WCEH-FM
- Pinehurst, Georgia; United States;
- Frequency: 98.3 MHz
- Branding: Middle Georgia's ESPN

Programming
- Format: Sports
- Affiliations: ESPN Radio

Ownership
- Owner: Bill Shanks; (Shanks Broadcasting, LLC);
- Sister stations: WXKO

History
- First air date: 1969 (as WFAV)
- Former call signs: WFAV (1969–1992) WKKN (1992–2003) WQXZ (2003–2008) WSSY (2008–2013)

Technical information
- Licensing authority: FCC
- Facility ID: 60414
- Class: A
- ERP: 3,100 watts
- HAAT: 140 meters

Links
- Public license information: Public file; LMS;
- Webcast: Listen Live
- Website: Middle Georgia's ESPN Website

= WCEH-FM =

WCEH-FM is an FM station licensed to Pinehurst, Georgia. It shared studios and offices with WCEH, WDXQ, WQXZ and WWKM in Hawkinsville, Georgia. The station, "Sunny 98.3", was first WFAV and later WKKN in Cordele, Georgia, and then WQXZ. The station moved its city of license after WMRZ Dawson, Georgia, signed on with 25,000 watts at 98.1 FM. Jim Popwell from Hawkinsville, the former owner of WSSY, was also the holder of the permit for the Dawson station. Popwell planned the move before selling all his stations in 2003. The transmitter site move for WSSY was required for the new Dawson station to operate at 25,000 watts. The new site could not be close enough to Cordele for continued licensure, so Pinehurst was selected to effect the move. The station programmed an adult standards format, and featured Hawkinsville High Football. It was also well received in Warner Robins, Cochran, Hawkinsville, Montezuma, Perry and other areas further north of Cordele. The station is owned by Shanks Broadcasting.

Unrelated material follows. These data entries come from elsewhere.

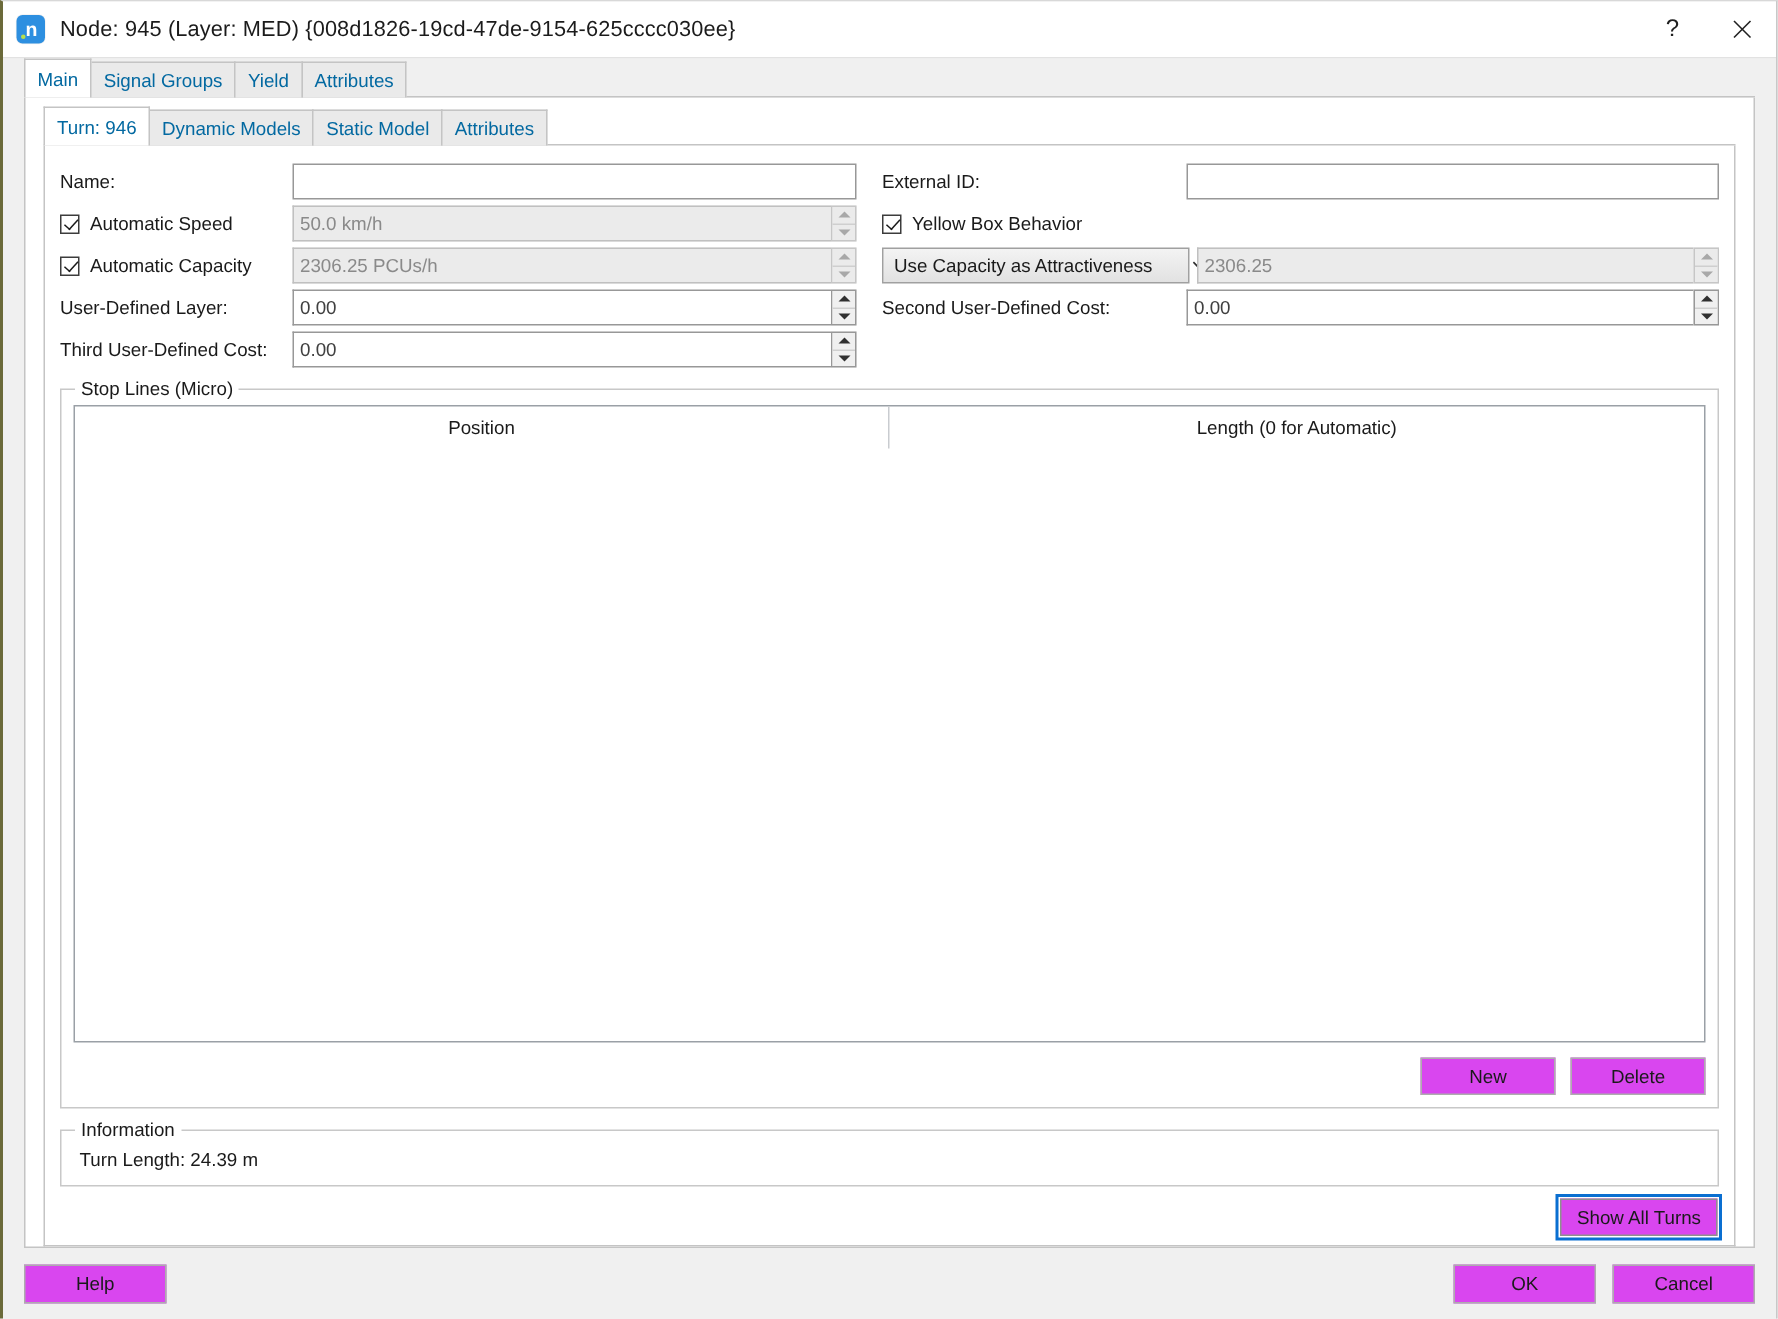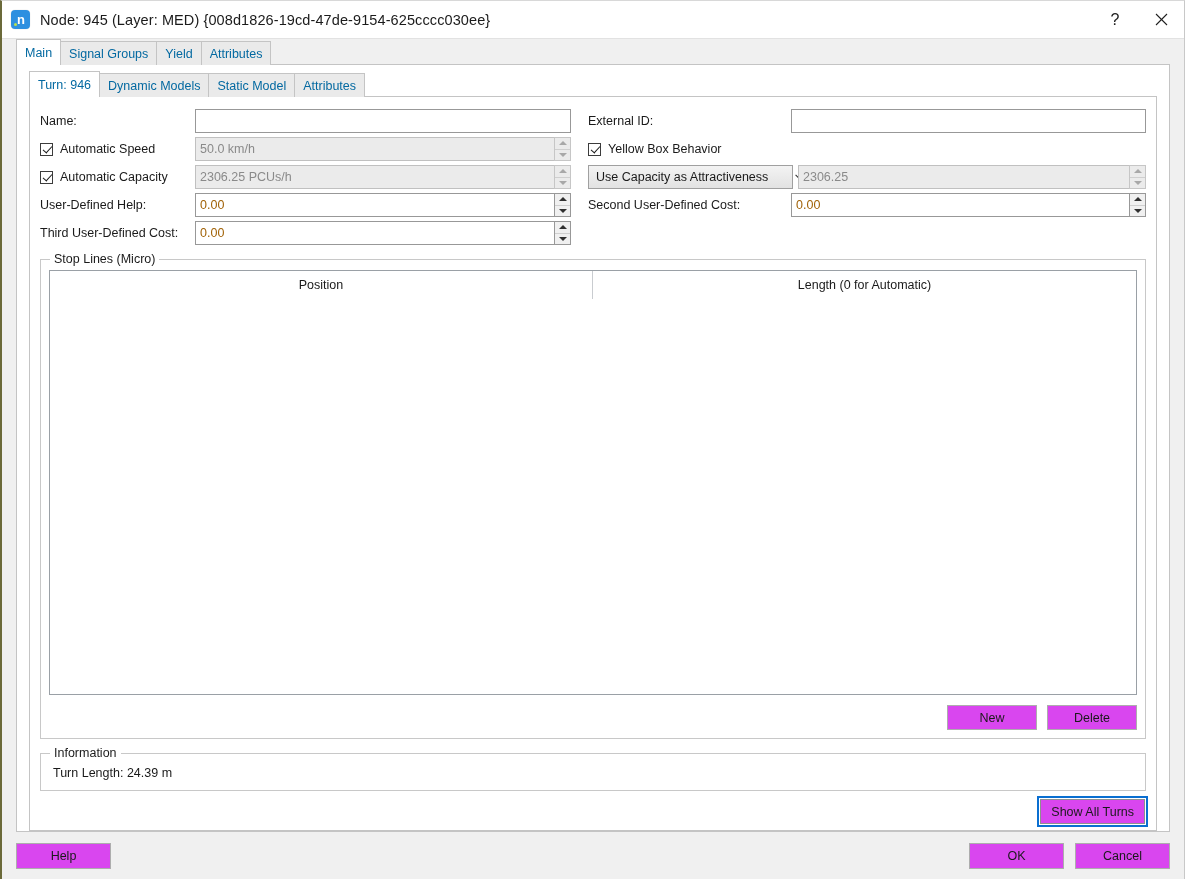--- a/index.html
+++ b/index.html
@@ -124,21 +124,21 @@
   .row { display: flex; align-items: center; height: 24px; margin-bottom: 4px; }
   .col-left { width: 548px; display: flex; align-items: center; flex: none; }
   .col-right { flex: 1; display: flex; align-items: center; }
   .lbl { font-size: 12.5px; color:#1a1a1a; white-space: nowrap; }
   .lbl.w155 { width: 155px; flex: none; }
   .lbl.w200 { width: 203px; flex: none; }
 
   input.txt {
     height: 24px; border: 1px solid #989898; background:#fff;
     font-family: "Liberation Sans", sans-serif; font-size: 12.5px;
-    color: #a16207; padding: 0 4px; outline: none; min-width: 0;
+    color: #404040; padding: 0 4px; outline: none; min-width: 0;
   }
   input.txt[disabled] {
     background:#ebebeb; border-color:#c0c0c0; color:#8a8a8a;
   }
 
   .spinbox { display: flex; align-items: stretch; height: 24px; }
   .spinbox input { flex: 1; border-right: none; }
   .spin-btns {
     width: 17px; flex: none;
     display: flex; flex-direction: column;
@@ -385,21 +385,21 @@
                 <div class="sb">
                     <span class="arrow down"></span>
                   </div>
               </div>
             </div>
           </div>
         </div>
 
         <div class="row">
           <div class="col-left">
-            <span class="lbl w155">User-Defined Help:</span>
+            <span class="lbl w155">User-Defined Layer:</span>
             <div class="spinbox" style="width:376px">
               <input class="txt" type="text" value="0.00" style="">
               <div class="spin-btns">
                 <div class="sb">
                     <span class="arrow up"></span>
                   </div>
                 <div class="sb">
                     <span class="arrow down"></span>
                   </div>
               </div>

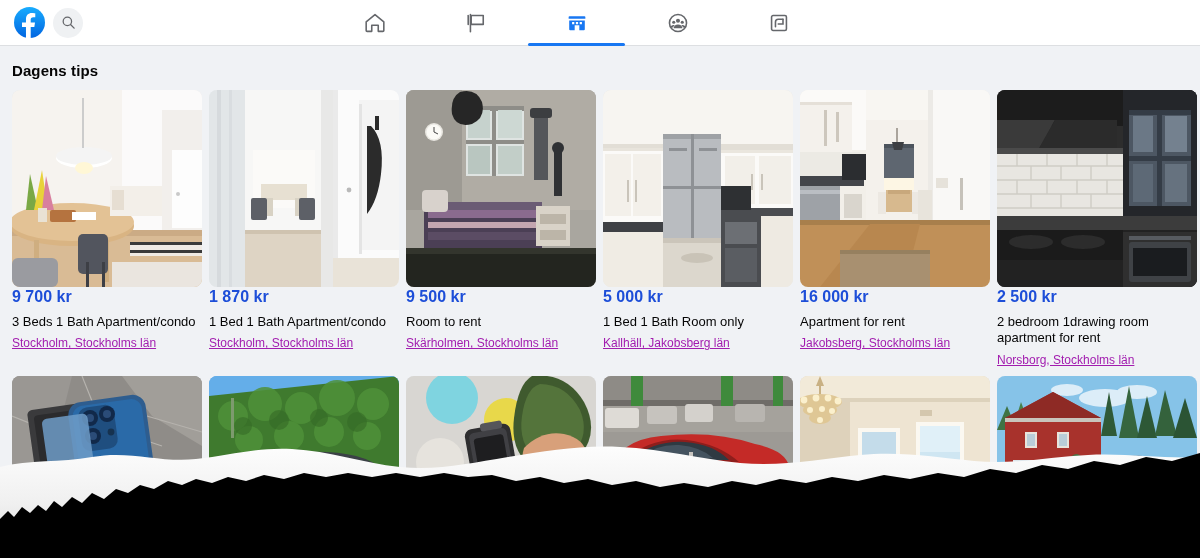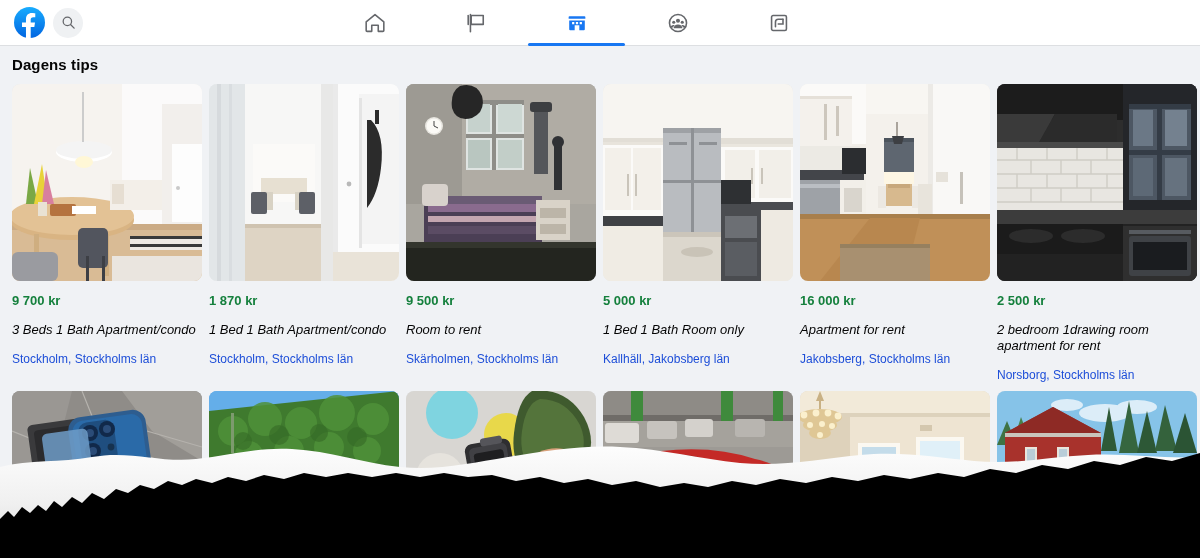--- a/index.html
+++ b/index.html
@@ -55,21 +55,21 @@
     height: 3px; background: #1877f2; border-radius: 2px;
     display: none;
   }
   .nav-tab.active .underline { display: block; }
 
   
   .section-title {
     font-size: 15px;
     font-weight: bold;
     color: #050505;
-    padding: 10px 0 0 12px;
+    padding: 16px 0 0 12px;
     letter-spacing: .1px;
   }
 
   
   .grid {
     display: flex;
     gap: 7px;
     padding: 11px 0 0 12px;
   }
   .card { width: 190px; flex: 0 0 190px; cursor: pointer; }
@@ -77,30 +77,30 @@
   .thumb {
     width: 100%;
     height: 197px;
     border-radius: 8px;
     overflow: hidden;
     background: #e4e6eb;
     position: relative;
   }
   .thumb svg { display: block; width: 100%; height: 100%; }
   .price {
-    font-size: 13px; font-weight: bold; color: #15803d;
-    margin-top: 12px; line-height: 1.2;
+    font-size: 16px; font-weight: bold; color: #1d4ed8;
+    line-height: 1.2;
   }
   .subtitle {
     font-size: 13px; color: #050505;
-    margin-top: 13px; line-height: 1.25; font-style: italic;
+    margin-top: 8px; line-height: 1.25;
   }
   .place {
-    font-size: 12px; color: #1d4ed8;
-    margin-top: 14px; line-height: 1.25;
+    font-size: 12px; color: #a21caf;
+    margin-top: 6px; line-height: 1.25; text-decoration: underline;
   }
 
   
   .grid-row2 { padding-top: 8px; }
   .grid-row2 .thumb { height: 160px; }
 
   
   .tear {
     position: absolute;
     left: 0; bottom: 0;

WFAV was an FM counterpart to Cordele's AM station, WMJM (their slogan was "1490 since 1940"), owned by James S. Rivers Sr. The Rivers family (James, son Jim, brother E.D. and E.D.'s son Dee, were prolific broadcasters, building numerous stations across the southern United States).

The station became WKKN under John Brooks ownership. WKKN was managed by the late Jim Jennings. Jennings spent a lifetime in radio, and was associated with many stations throughout his career.

In April 2013, WCEH-FM dropped the "Sunny 98.3" branding and starting simulcasting WCEH-AM which also switched its format to pre-Beatles era oldies music, calling itself "Sixty-Wonderful" playing 50s and 60s pop and rock & roll music. WCEH-AM is 610 on the dial, referred to as 61 in the days before digital tuning became the norm on most radios. The slogan Sixty-Wonderful was adapted in the late 50s, directly linked to the aforementioned "61". December 11, 2012 was the 60th anniversary of WCEH, but also the first day of the station's 61st year of operation. It seemed appropriate to revive the Sixty-Wonderful slogan with the decision to add the FM simulcast at 98.3.

On February 1, 2014, WCEH-FM changed their format to adult standards, with programming from Westwood One's "America's Best Music" format.

On May 5, 2017, after WCEH was sold, WCEH & WCEH-FM started simulcasting The Fox 94.7. The sale of WCEH-FM, WCEH, WDXQ, WWKM, and W244CL by Georgia Eagle Media to John Timms' Central Georgia Radio LLC was consummated on August 3, 2017, at a purchase price of $150,000.

On July 31, 2018, WCEH & WCEH-FM started simulcasting Middle Georgia's ESPN.